Attilio Cesarano è da tempo nel mirino degli inquirenti che indagano sugli affari del clan Polverino, attivo tra Quarto, Calvizzano e Marano. L’imprenditore partito da Castellammare di Stabia, secondo il teorema dell’Antimafia, sarebbe riuscito a conquistare il monopolio delle pompe funebri nella periferia a nord di Napoli proprio attraverso i rapporti con la criminalità organizzata. Diverse le inchieste che hanno tirato in ballo Attilio Cesarano, tra queste proprio quella relativa al traffico di sostanze stupefacenti tra il Sudamerica e l’Italia che nel 2012 portò anche all’arresto dell’ex sindaco di Marano, Carlo Di Lanno.Il punto è che – come sottolineano i giudici della Cassazione – il quadro accusatorio non sarebbe chiaro.
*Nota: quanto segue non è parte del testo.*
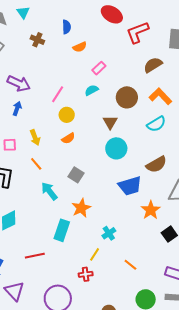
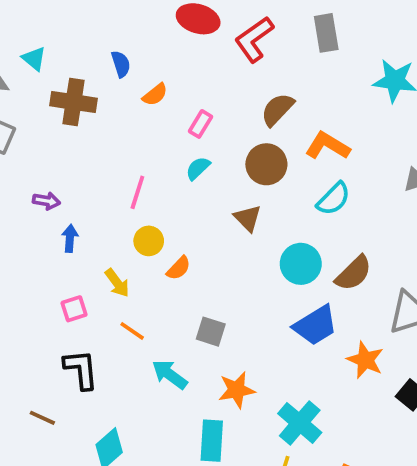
brown cross: (37, 40) -> (73, 102), size x1.6
brown semicircle: (153, 65) -> (277, 109), moved
purple arrow: (19, 83) -> (46, 201), moved, size x0.6
yellow circle: (67, 115) -> (149, 241), moved
cyan circle: (116, 148) -> (301, 264), moved
orange star: (81, 208) -> (237, 390), turned 30
cyan cross: (109, 233) -> (300, 423), size x1.6

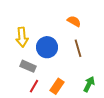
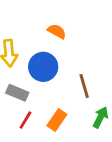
orange semicircle: (74, 21) -> (57, 31), moved
brown line: (78, 48) -> (84, 86), moved

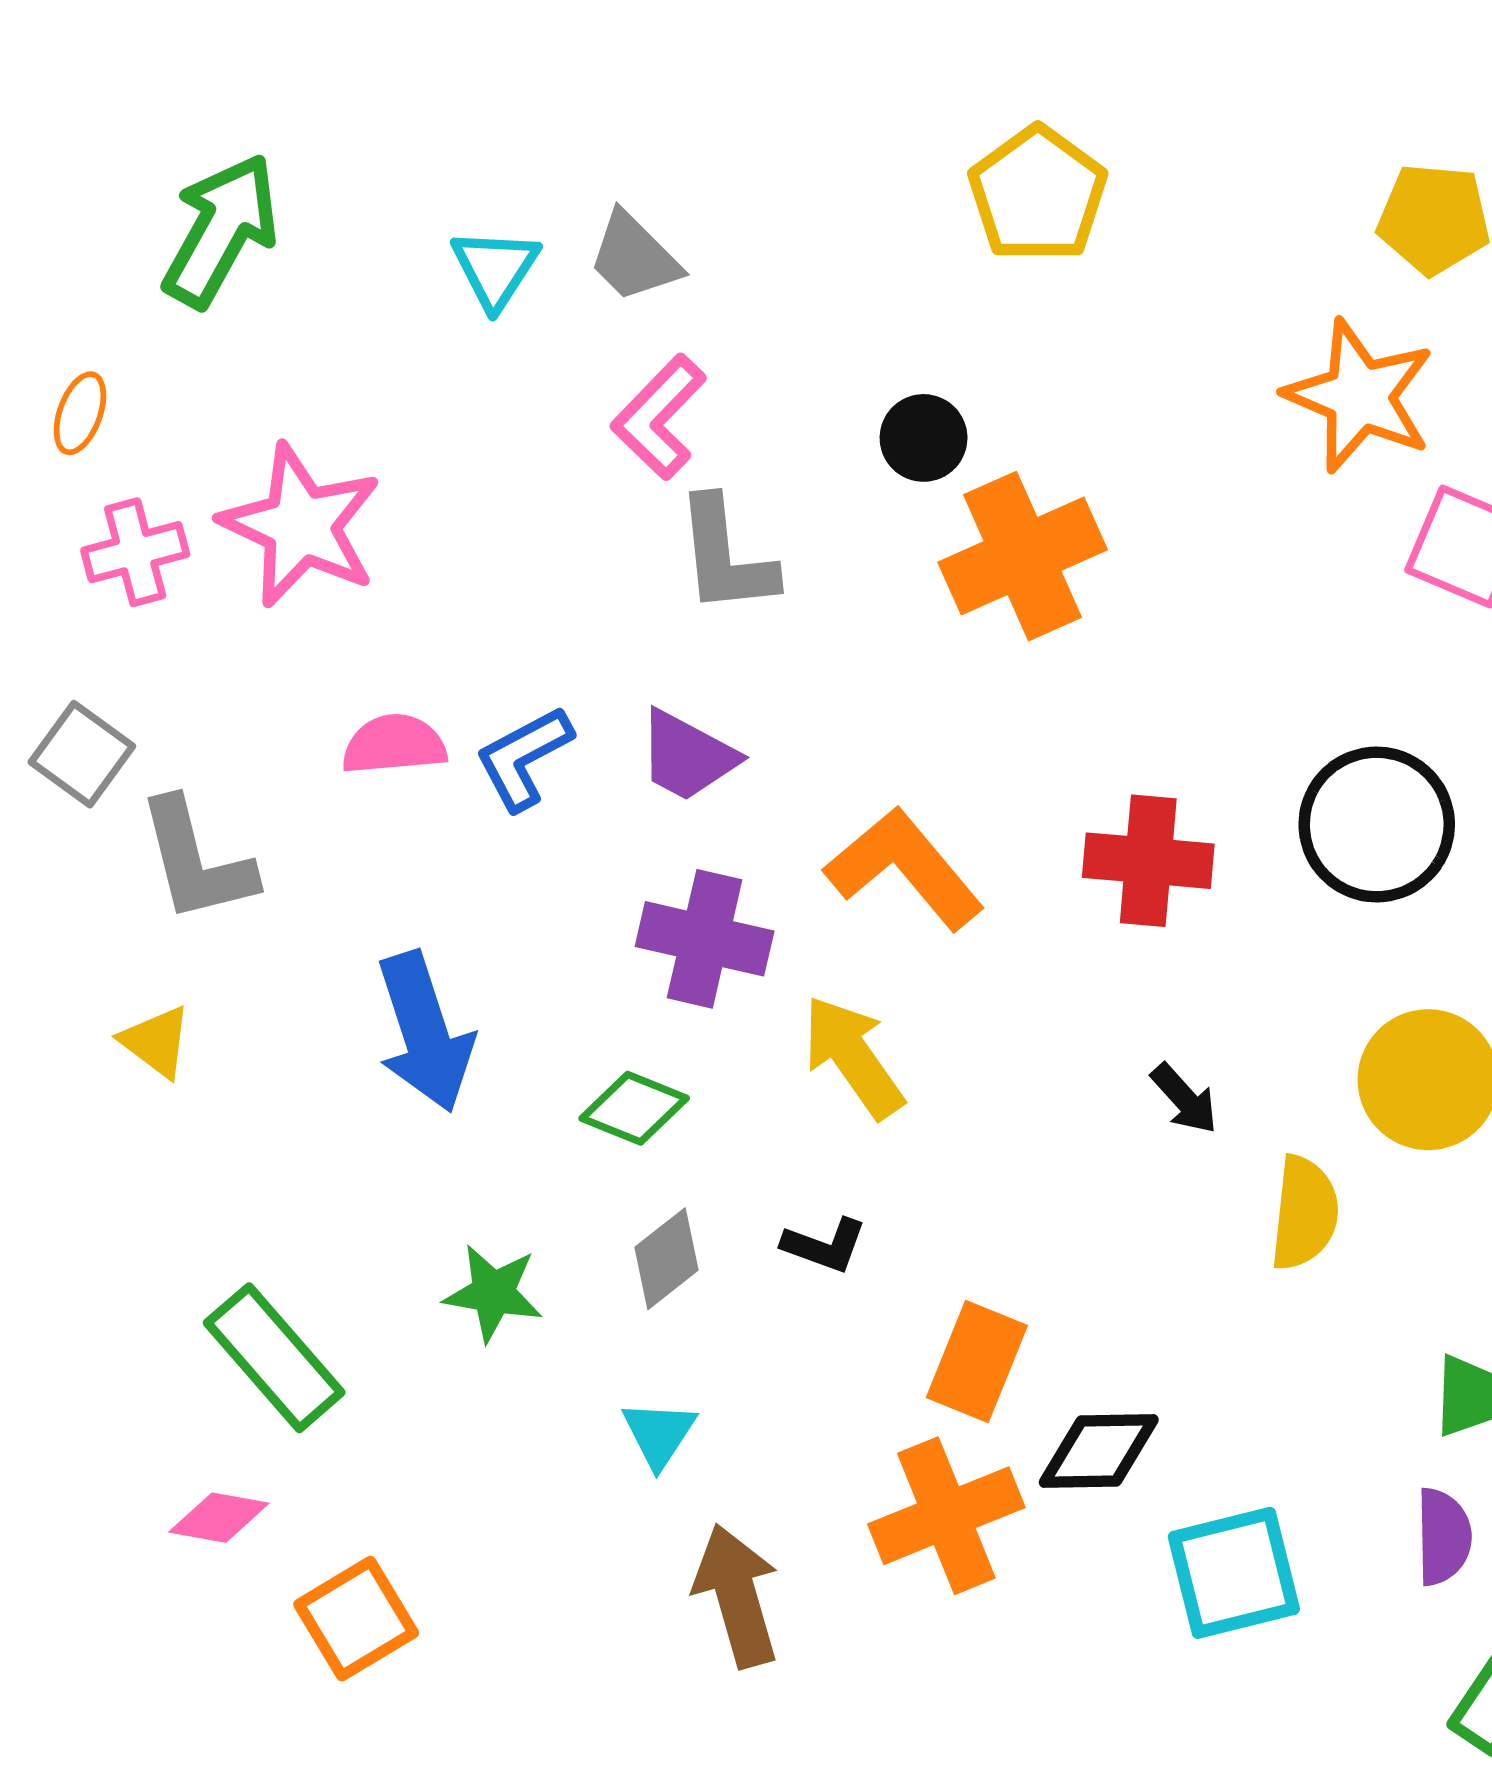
Negli atti dell’inchiesta, infatti, ad Attilio Cesarano viene contestata la presunta partecipazione alle trattative per l’acquisto di grosse partite di hashish, mentre nel capo d’imputazione si fa riferimento a traffici di hashish e cocaina rispetto ai quali però l’imprenditore stabiese sarebbe estraneo.Non sarebbe definito, inoltre, quale ruolo avrebbe svolto Attilio Cesarano nelle trattative per l’acquisto di queste grosse partite di stupefacenti (in alcuni casi si parla addirittura di una fornitura di oltre 400 chili di cocaina). Una questione che ora dovrà essere affrontata da una nuova sezione della Corte d’Appello, che secondo la Cassazione dovrà esprimersi sulle censure mosse dalla difesa dell’imprenditore di Castellammare di Stabia.Attilio Cesarano, dunque, dovrà affrontare un nuovo processo.

L’ultimo, stando a quanto affermano i suoi legali. Che da tempo stanno paventando in aula che il “re dei funerali” sarebbe perseguitato dalla giustizia. Una convinzione che – questa la tesi della difesa – deriva dalle assoluzioni incassate in questi anni dall’imprenditore accusato prima di estorsioni ai danni dei rivali in affari, poi di connivenza con il clan Polverino e infine di aver partecipato all’acquisto di grosse partite di sostanze stupefacenti. Accuse che hanno costretto l’imprenditore di Castellammare di Stabia a subire nove anni di custodia cautelare tra carcere e domiciliari.